These quality values q may be determined in a number of ways,
including using the method of deriving qualities of training
instances by propagating a discounted reward of FIG. 3.
[0074] In particular, a reward of a current machine learning
training instance in a temporal sequence may be determined and a
discounted portion of the reward that should be associated with
each of the previous machine learning training instances in the
temporal sequence may also be determined. For example, the reward
r.sub.t of the state-action training instance 302 may be determined
to have a value of 1.0, and then a discounted portion of the reward
r.sub.t that should be associated with the previous state-action
training instance 304 and 306 may be determined, as disclosed in
connection with FIG. 3.
[0075] In block 404, the corresponding determined quality value is
associated with each of the machine learning training instances.
For example, the IWL machine learning module 212 may associated the
determined quality value q with each of the state-action training
instances 302-306.
[0076] In block 406, a classifier is trained using each of the
machine learning training instances, with each of the machine
learning training instances weighted during the training based on
its associated quality value. For example, the IWL machine learning
module 212 may train the classifier MLP1 using each of the
state-action training instances 302-306. During the training, the
IWL machine learning module 212 may weight each of the machine
learning training instances 302-306 based on its associated quality
value q. This weighting during the training may be accomplished
using a weighting factor, such as the weighting factor u(q)
discussed herein, which weights different quality values
differently. This weighting based on associated quality values q
may result in the classifier MLP1 learning more from the machine
learning training instance 302 with the higher quality value of 1.0
than from the machine learning training instance 306 with the lower
quality value of 0.31.
[0077] It is noted that the method 400 may be employed where each
of the training instances in the set of training instances is a MOD
training instance, with each training instance including multiple
interdependent output components. The method 400 may further be
employed to train a separate classifier for each one of multiple
interdependent output components. This training may be accomplished
using the hierarchical based sequencing (HBS) machine learning
model disclosed in related U.S. patent application Ser. No.
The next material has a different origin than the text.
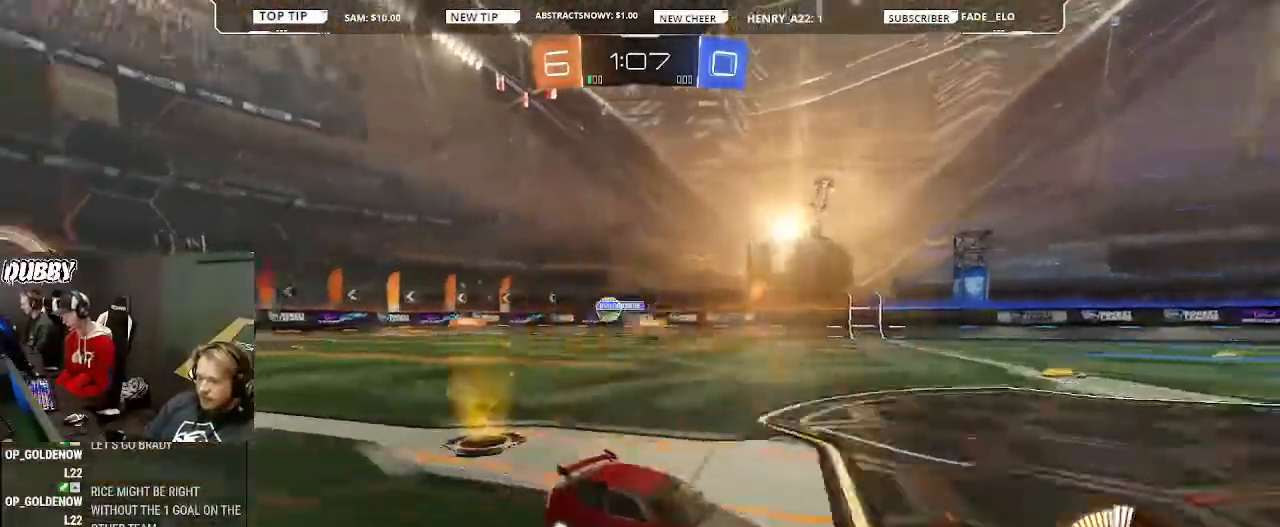
{"buttons": ["R2"], "left_stick": "right", "right_stick": "center", "events": [[100, "left_stick", "right"], [300, "L1", "down"], [467, "L1", "up"]]}
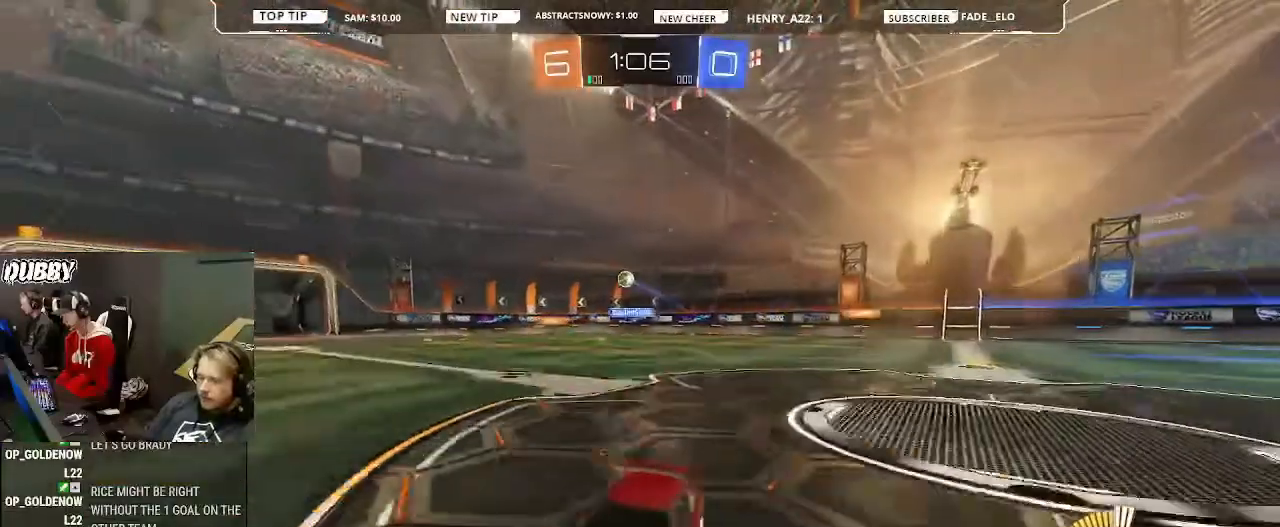
{"buttons": ["CIRCLE", "R2"], "left_stick": "right", "right_stick": "center", "events": [[367, "CIRCLE", "down"]]}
13/590,000, titled "HIERARCHICAL BASED SEQUENCING MACHINE LEARNING
MODEL," which was filed on Aug. 20, 2012 and is expressly
incorporated herein by reference in its entirety. Alternatively or
additionally, this training may be accomplished using the multiple
output relaxation (MOR) machine learning model disclosed in related
U.S. patent application Ser. No. 13/590,028, titled "MULTIPLE
OUTPUT RELAXATION MACHINE LEARNING MODEL," which was filed on Aug.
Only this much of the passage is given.